I commend to your attention this article in The Atlantic on Covid-19.  The authors, Robinson Meyer and Alexis Madrigal (staff writers on science and technology), discuss the best ways to stem the pandemic, the advantages and disadvantages of various tests for infection, and how the U.S. screwed up in its response. Click on the screenshot to read:

It’s very good and clear on the science, though I can’t judge the efficacy of their plan, which involves continual “spit testing”, a very quick but not completely accurate way of diagnosing the virus through its antigens, like the spike protein. PCR tests are much more accurate, but are expensive and take time, yet if we do continual antigen testing, the errors tend to go away, and we could get results in 15 minutes on a strip of paper. You could do this before flights, before entering restaurants, and so on.

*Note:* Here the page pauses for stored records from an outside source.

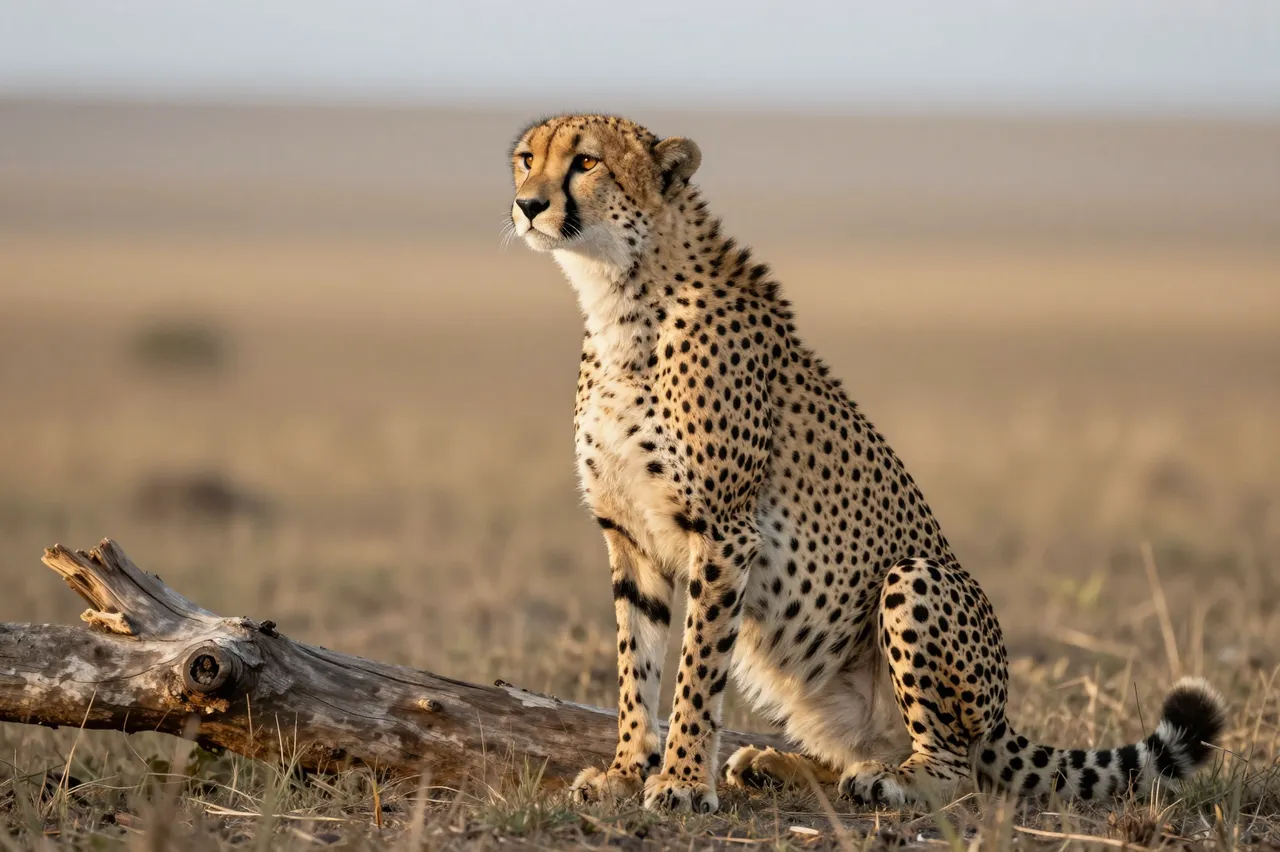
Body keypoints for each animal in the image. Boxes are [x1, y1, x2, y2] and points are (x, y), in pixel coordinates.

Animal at [506, 113, 1227, 815]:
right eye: (525, 159)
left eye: (587, 162)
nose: (528, 205)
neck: (619, 297)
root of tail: (1000, 719)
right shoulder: (629, 535)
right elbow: (637, 667)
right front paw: (626, 771)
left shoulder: (724, 530)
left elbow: (695, 670)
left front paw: (681, 779)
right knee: (855, 750)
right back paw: (775, 764)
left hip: (915, 579)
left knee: (956, 770)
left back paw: (895, 781)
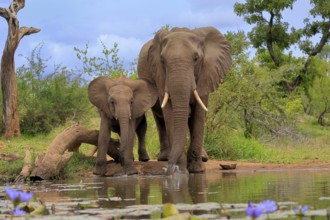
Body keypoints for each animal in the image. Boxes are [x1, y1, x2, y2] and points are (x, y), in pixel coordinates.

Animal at [137, 26, 232, 174]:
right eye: (162, 60)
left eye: (196, 58)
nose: (169, 169)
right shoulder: (160, 76)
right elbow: (170, 115)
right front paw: (181, 171)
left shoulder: (206, 74)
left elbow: (199, 115)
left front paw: (197, 170)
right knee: (160, 121)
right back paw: (165, 157)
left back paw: (203, 157)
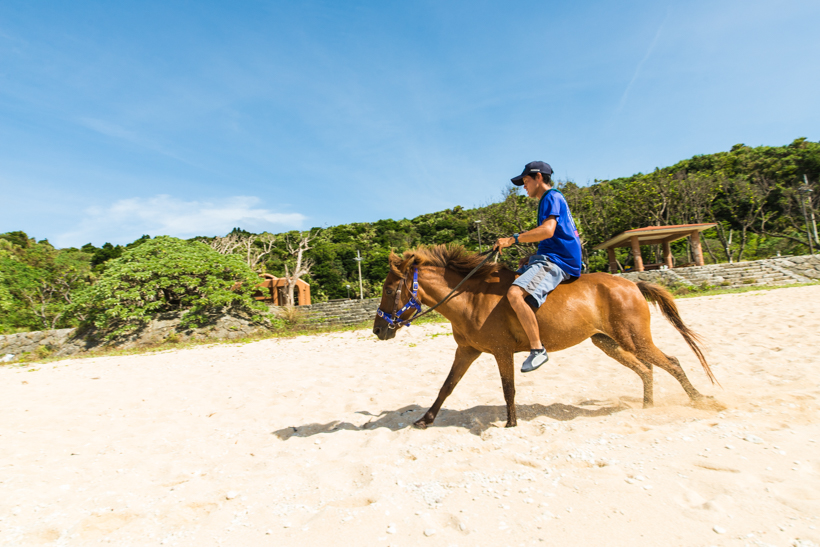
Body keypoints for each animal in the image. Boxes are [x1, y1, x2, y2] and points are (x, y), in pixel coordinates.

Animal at [372, 244, 717, 429]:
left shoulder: (501, 351)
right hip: (608, 342)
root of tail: (632, 284)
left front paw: (511, 423)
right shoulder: (467, 351)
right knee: (646, 369)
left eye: (389, 290)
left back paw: (701, 401)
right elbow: (447, 386)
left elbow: (508, 388)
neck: (470, 297)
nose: (377, 330)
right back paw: (648, 407)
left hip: (634, 339)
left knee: (671, 362)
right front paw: (426, 419)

The problems with PCR tests are numerous, the most serious being that it can’t distinguish between a new infection, which is contagious, and one that’s a month old, which isn’t contagious. And they’re much more expensive to distribute and more time-consuming to diagnose. The authors discuss “pooling”, a cute way to cut down on money and time by bundling together swab results (or spit) from a bunch of people. If there’s no positive in the mix, you needn’t go further. If there is, you subdivide, and so on.

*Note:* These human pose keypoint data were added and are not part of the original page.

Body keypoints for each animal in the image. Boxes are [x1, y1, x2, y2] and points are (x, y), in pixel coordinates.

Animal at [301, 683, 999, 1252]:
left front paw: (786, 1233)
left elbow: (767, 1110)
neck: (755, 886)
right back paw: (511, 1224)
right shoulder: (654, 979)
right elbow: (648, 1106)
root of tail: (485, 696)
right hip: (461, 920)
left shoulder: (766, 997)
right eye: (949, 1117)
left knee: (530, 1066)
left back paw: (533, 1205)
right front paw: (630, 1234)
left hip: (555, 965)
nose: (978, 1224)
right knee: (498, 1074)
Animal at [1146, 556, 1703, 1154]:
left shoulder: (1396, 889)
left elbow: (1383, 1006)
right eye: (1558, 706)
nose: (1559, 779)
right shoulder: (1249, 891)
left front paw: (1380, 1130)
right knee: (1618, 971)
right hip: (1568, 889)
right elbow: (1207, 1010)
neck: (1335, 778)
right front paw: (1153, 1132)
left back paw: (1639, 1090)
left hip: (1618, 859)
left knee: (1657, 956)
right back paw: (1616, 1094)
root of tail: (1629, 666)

The main reason we screwed up is, of course, Trump. In this case the authors indict him for failing to invoke the Defense Production Act, a wartime regulation, still on the books, that allows the government to force companies to mass-produce things in case of a national crisis, like this one. One excerpt:

. . . the Trump administration has addressed the lack of testing as if it is a nuisance, not a national-security threat. In March and April, the White House encouraged as many different PCR companies to sell COVID-19 tests as possible, declining to endorse any one option. While this idea allowed for competition in theory, it was a nightmare in practice. It effectively forced major labs to invest in several different types of PCR machines at the same time, and to be ready to switch among them as needed, lest a reagent run short. Today, the government cannot use the Defense Production Act to remedy the shortage of PCR machines or reagents—because the private labs running the tests are too invested in too many different machines.

Because of its trust in PCR, and its assumption that the pandemic would quickly abate, the administration also failed to encourage companies with alternative testing technologies to develop their products. Many companies that could have started work in April waited on the sidelines, because it wasn’t clear whether investing in COVID-19 testing would make sense, Sri Kosaraju, a member of the Testing for America governing council and a former director at JP Morgan, told us.

The Trump administration hoped that the free market would right this imbalance. But firms had no incentive to invest in testing, or assurance that their investments would pay off. Consider the high costs of building an automated testing factory, as Ginkgo is doing, said Stuelpnagel, the Illumina co-founder. A company would typically amortize the costs of that investment over three to five years. But that calculation breaks down in the pandemic. “There’s no way that we’re doing high-throughput COVID testing five years from now. And I hope there’s not COVID testing being done three years from now that would require this scale of lab,” he said. Companies aren’t built to deal with that level of uncertainty, or to serve a market that would dramatically shrink, or disappear altogether, if their product did its job. Even if the experimentation would benefit the public, it doesn’t make sense for individual businesses to take on those risks.

So nothing happened—for months. Only in the past few weeks has the federal government begun to address these concerns.

Even if you don’t see the use of mass antigen testing as a big step forward until (and if) we get an effective vaccine, this article will teach you a lot.